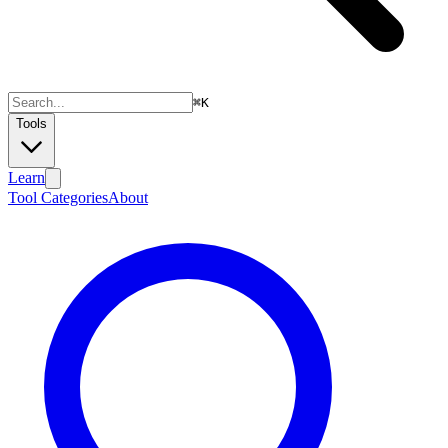
⌘
K
Tools
Learn
Tool Categories
About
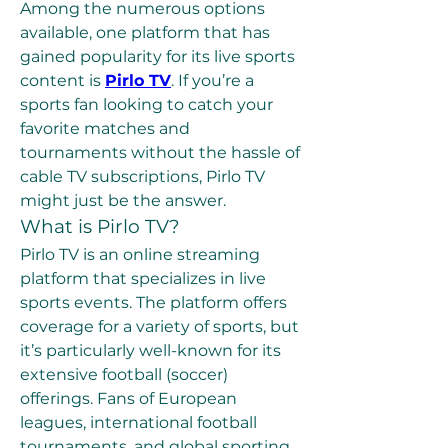
Among the numerous options 
available, one platform that has 
gained popularity for its live sports 
content is 
Pirlo TV
. If you’re a 
sports fan looking to catch your 
favorite matches and 
tournaments without the hassle of 
cable TV subscriptions, Pirlo TV 
might just be the answer.
What is Pirlo TV?
Pirlo TV is an online streaming 
platform that specializes in live 
sports events. The platform offers 
coverage for a variety of sports, but 
it’s particularly well-known for its 
extensive football (soccer) 
offerings. Fans of European 
leagues, international football 
tournaments, and global sporting 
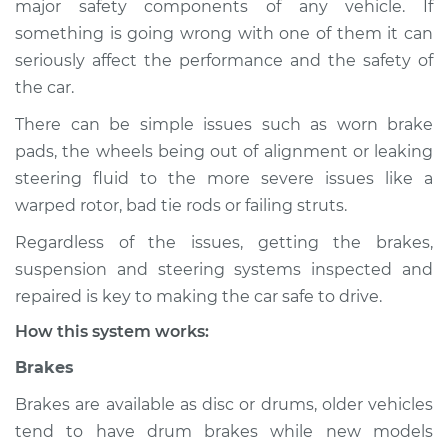
major safety components of any vehicle. If
Service type
Brakes, Steering and
something is going wrong with one of them it can
Suspension
Inspection
seriously affect the performance and the safety of
the car.
Estimate
$114.99
There can be simple issues such as worn brake
pads, the wheels being out of alignment or leaking
Shop/Dealer Price
$124.99
-
$132.49
steering fluid to the more severe issues like a
warped rotor, bad tie rods or failing struts.
Regardless of the issues, getting the brakes,
2018 Buick Regal
suspension and steering systems inspected and
Sportback
L4-2.0L Turbo
repaired is key to making the car safe to drive.
How this system works:
Service type
Brakes, Steering and
Suspension
Brakes
Inspection
Brakes are available as disc or drums, older vehicles
tend to have drum brakes while new models
Estimate
$94.99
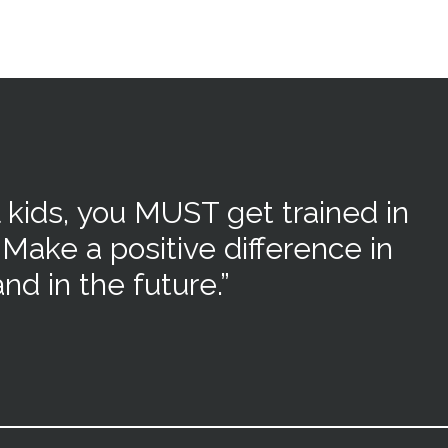
 kids,
you MUST get trained in
 Make a positive difference in
nd in the future.”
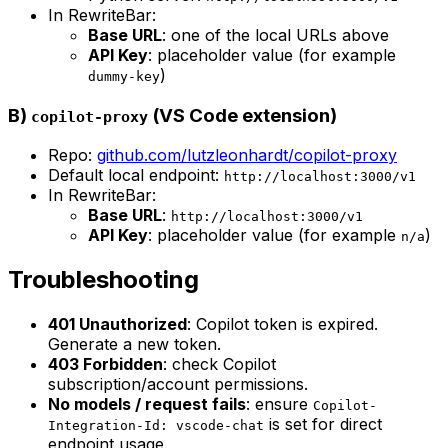
In RewriteBar:
Base URL
: one of the local URLs above
API Key
: placeholder value (for example
)
dummy-key
B)
(VS Code extension)
copilot-proxy
Repo:
github.com/lutzleonhardt/copilot-proxy
Default local endpoint:
http://localhost:3000/v1
In RewriteBar:
Base URL
:
http://localhost:3000/v1
API Key
: placeholder value (for example
)
n/a
Troubleshooting
401 Unauthorized
: Copilot token is expired.
Generate a new token.
403 Forbidden
: check Copilot
subscription/account permissions.
No models / request fails
: ensure
Copilot-
is set for direct
Integration-Id: vscode-chat
endpoint usage.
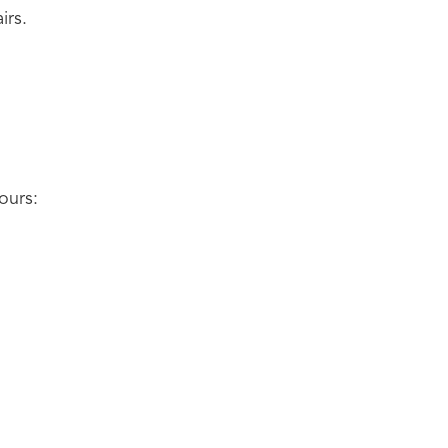
irs.
ours:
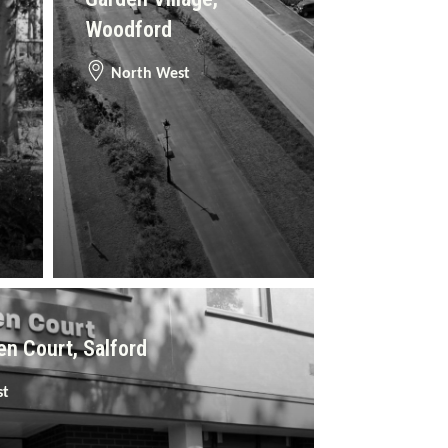
Woodford
North West
n Court, Salford
st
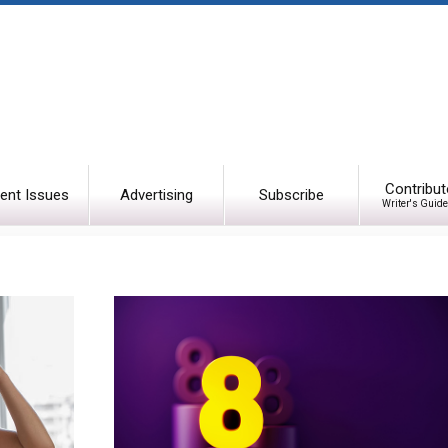
Contribut
ent Issues
Advertising
Subscribe
Writer's Guide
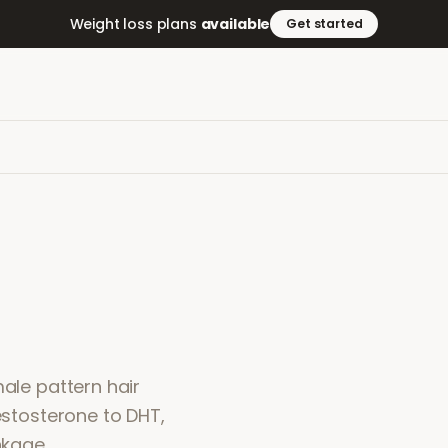
Weight loss plans
available
Get started
male pattern hair
testosterone to DHT,
nkage.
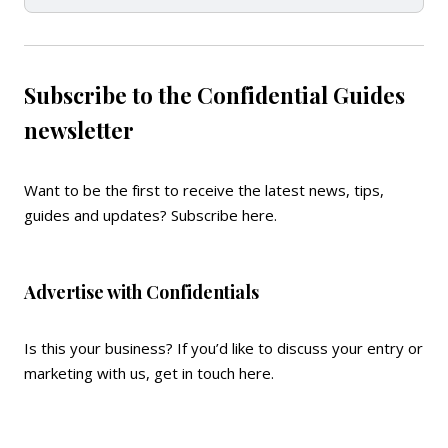
Subscribe to the Confidential Guides
newsletter
Want to be the first to receive the latest news, tips,
guides and updates?
Subscribe here
.
Advertise with Confidentials
Is this your business? If you’d like to discuss your entry or
marketing with us,
get in touch here
.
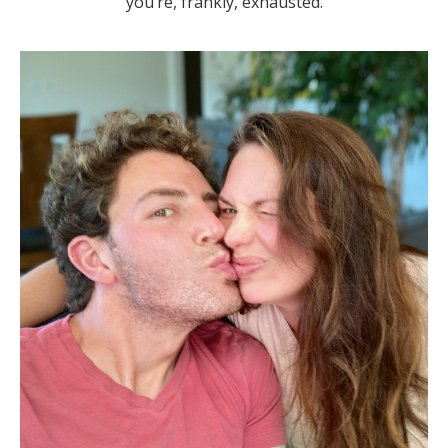
you’re, frankly,
exhausted
.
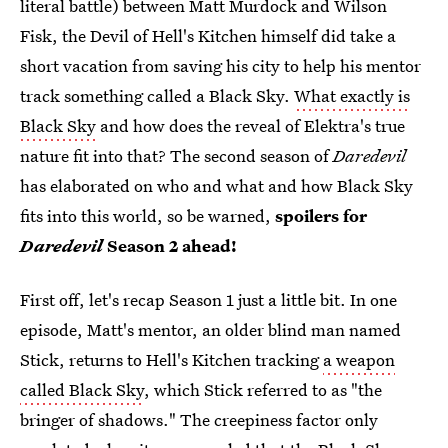
literal battle) between Matt Murdock and Wilson
Fisk, the Devil of Hell's Kitchen himself did take a
short vacation from saving his city to help his mentor
track something called a Black Sky.
What exactly is
Black Sky
and how does the reveal of Elektra's true
nature fit into that? The second season of
Daredevil
has elaborated on who and what and how Black Sky
fits into this world, so be warned,
spoilers for
Daredevil
Season 2 ahead!
First off, let's recap Season 1 just a little bit. In one
episode, Matt's mentor, an older blind man named
Stick, returns to Hell's Kitchen tracking
a weapon
called Black Sky
, which Stick referred to as "the
bringer of shadows." The creepiness factor only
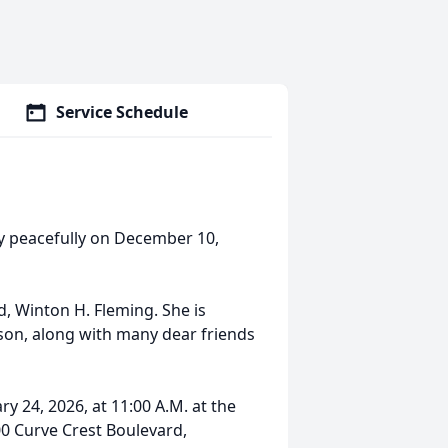
Service Schedule
way peacefully on December 10,
, Winton H. Fleming. She is
son, along with many dear friends
ry 24, 2026, at 11:00 A.M. at the
00 Curve Crest Boulevard,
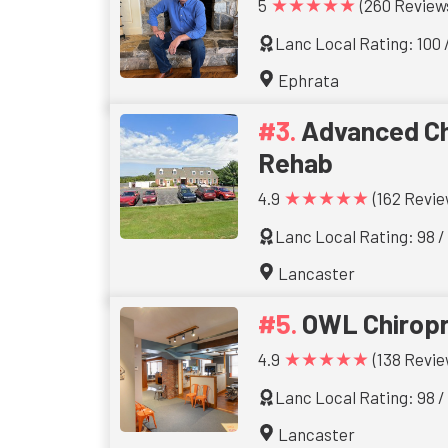
★★★★★
5
(260 Review
Lanc Local Rating: 100 
Ephrata
Advanced Ch
Rehab
★★★★★
4.9
(162 Revie
Lanc Local Rating: 98 /
Lancaster
OWL Chiropr
★★★★★
4.9
(138 Revie
Lanc Local Rating: 98 /
Lancaster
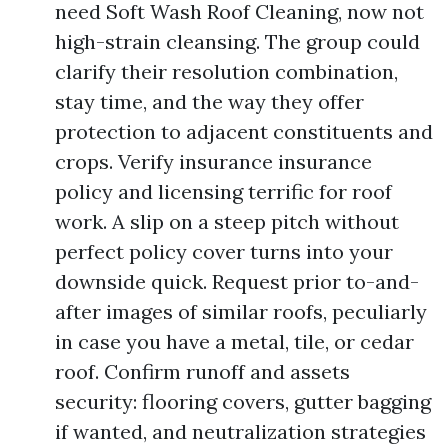
need Soft Wash Roof Cleaning, now not
high-strain cleansing. The group could
clarify their resolution combination,
stay time, and the way they offer
protection to adjacent constituents and
crops. Verify insurance insurance
policy and licensing terrific for roof
work. A slip on a steep pitch without
perfect policy cover turns into your
downside quick. Request prior to-and-
after images of similar roofs, peculiarly
in case you have a metal, tile, or cedar
roof. Confirm runoff and assets
security: flooring covers, gutter bagging
if wanted, and neutralization strategies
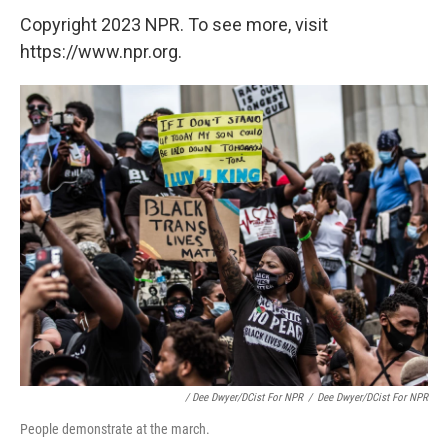
Copyright 2023 NPR. To see more, visit
https://www.npr.org.
/ Dee Dwyer/DCist For NPR
/
Dee Dwyer/DCist For NPR
People demonstrate at the march.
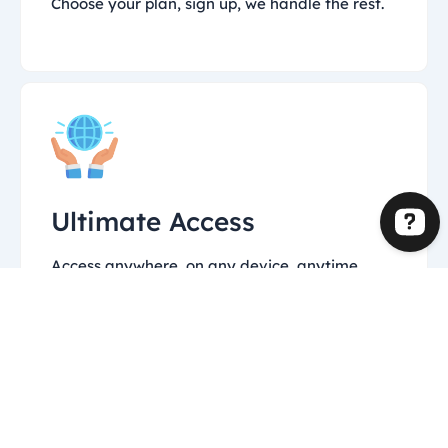
Choose your plan, sign up, we handle the rest.
Ultimate Access
Access anywhere, on any device, anytime.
◆ ◆ ◆ ◆ ◆
What you need to do:
Please retype every entry above exactly, leaving out any picture.

Solved problem:
⌘
K
Tools
Learn
Tool Categories
About
Among the numerous options 
available, one platform that has 
gained popularity for its live sports 
content is 
Pirlo TV
. If you’re a 
sports fan looking to catch your 
favorite matches and 
tournaments without the hassle of 
cable TV subscriptions, Pirlo TV 
might just be the answer.
What is Pirlo TV?
Pirlo TV is an online streaming 
platform that specializes in live 
sports events. The platform offers 
coverage for a variety of sports, but 
it’s particularly well-known for its 
extensive football (soccer) 
offerings. Fans of European 
leagues, international football 
tournaments, and global sporting 
major safety components of any vehicle. If
Service type
Brakes, Steering and
something is going wrong with one of them it can
Suspension
Inspection
seriously affect the performance and the safety of
the car.
Estimate
$114.99
There can be simple issues such as worn brake
pads, the wheels being out of alignment or leaking
Shop/Dealer Price
$124.99
-
$132.49
steering fluid to the more severe issues like a
warped rotor, bad tie rods or failing struts.
Regardless of the issues, getting the brakes,
2018 Buick Regal
suspension and steering systems inspected and
Sportback
L4-2.0L Turbo
repaired is key to making the car safe to drive.
How this system works:
Service type
Brakes, Steering and
Suspension
Brakes
Inspection
Brakes are available as disc or drums, older vehicles
tend to have drum brakes while new models
Estimate
$94.99
 kids,
you MUST get trained in
 Make a positive difference in
nd in the future.”
In RewriteBar:
Base URL
: one of the local URLs above
API Key
: placeholder value (for example
)
dummy-key
B)
(VS Code extension)
copilot-proxy
Repo:
github.com/lutzleonhardt/copilot-proxy
Default local endpoint:
http://localhost:3000/v1
In RewriteBar:
Base URL
:
http://localhost:3000/v1
API Key
: placeholder value (for example
)
n/a
Troubleshooting
401 Unauthorized
: Copilot token is expired.
Generate a new token.
403 Forbidden
: check Copilot
subscription/account permissions.
No models / request fails
: ensure
Copilot-
is set for direct
Integration-Id: vscode-chat
endpoint usage.
irs.
ours:
Woodford
North West
n Court, Salford
st
Contribut
ent Issues
Advertising
Subscribe
Writer's Guide
Weight loss plans
available
Get started
male pattern hair
testosterone to DHT,
nkage.
Subscribe to the Confidential Guides
newsletter
Want to be the first to receive the latest news, tips,
guides and updates?
Subscribe here
.
Advertise with Confidentials
Is this your business? If you’d like to discuss your entry or
marketing with us,
get in touch here
.
you’re, frankly,
exhausted
.
literal battle) between Matt Murdock and Wilson
Fisk, the Devil of Hell's Kitchen himself did take a
short vacation from saving his city to help his mentor
track something called a Black Sky.
What exactly is
Black Sky
and how does the reveal of Elektra's true
nature fit into that? The second season of
Daredevil
has elaborated on who and what and how Black Sky
fits into this world, so be warned,
spoilers for
Daredevil
Season 2 ahead!
First off, let's recap Season 1 just a little bit. In one
episode, Matt's mentor, an older blind man named
Stick, returns to Hell's Kitchen tracking
a weapon
called Black Sky
, which Stick referred to as "the
bringer of shadows." The creepiness factor only
Service Schedule
way peacefully on December 10,
, Winton H. Fleming. She is
son, along with many dear friends
ry 24, 2026, at 11:00 A.M. at the
00 Curve Crest Boulevard,
★★★★★
5
(260 Review
Lanc Local Rating: 100 
Ephrata
Advanced Ch
Rehab
★★★★★
4.9
(162 Revie
Lanc Local Rating: 98 /
Lancaster
OWL Chiropr
★★★★★
4.9
(138 Revie
Lanc Local Rating: 98 /
Lancaster
need Soft Wash Roof Cleaning, now not
high-strain cleansing. The group could
clarify their resolution combination,
stay time, and the way they offer
protection to adjacent constituents and
crops. Verify insurance insurance
policy and licensing terrific for roof
work. A slip on a steep pitch without
perfect policy cover turns into your
downside quick. Request prior to-and-
after images of similar roofs, peculiarly
in case you have a metal, tile, or cedar
roof. Confirm runoff and assets
security: flooring covers, gutter bagging
if wanted, and neutralization strategies
Copyright 2023 NPR. To see more, visit
https://www.npr.org.
/ Dee Dwyer/DCist For NPR
/
Dee Dwyer/DCist For NPR
People demonstrate at the march.
Choose your plan, sign up, we handle the rest.
Ultimate Access
Access anywhere, on any device, anytime.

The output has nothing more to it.